*** DATA FOR THE TASK Section Begins ***

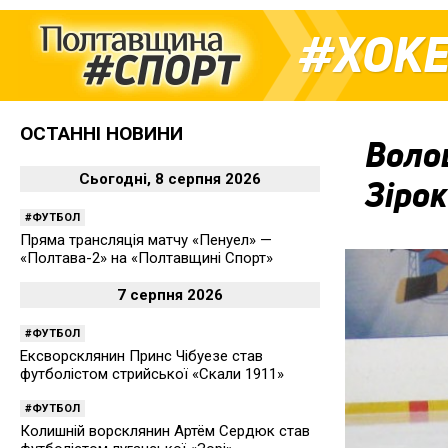
ХОК
ОСТАННІ НОВИНИ
Воло
Сьогодні, 8 серпня 2026
Зіро
ФУТБОЛ
Пряма трансляція матчу «Пенуел» —
«Полтава-2» на «Полтавщині Спорт»
7 серпня 2026
ФУТБОЛ
Ексворсклянин Принс Чібуезе став
футболістом стрийської «Скали 1911»
ФУТБОЛ
Колишній ворсклянин Артём Сердюк став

*** DATA FOR THE TASK Section Ends ***

- [EXERCISE DIRECTIONS] Only lines holding the word "став" are wanted, so copy each of them from the records above.

- [TASK SOLUTION]
Ексворсклянин Принс Чібуезе став
Колишній ворсклянин Артём Сердюк став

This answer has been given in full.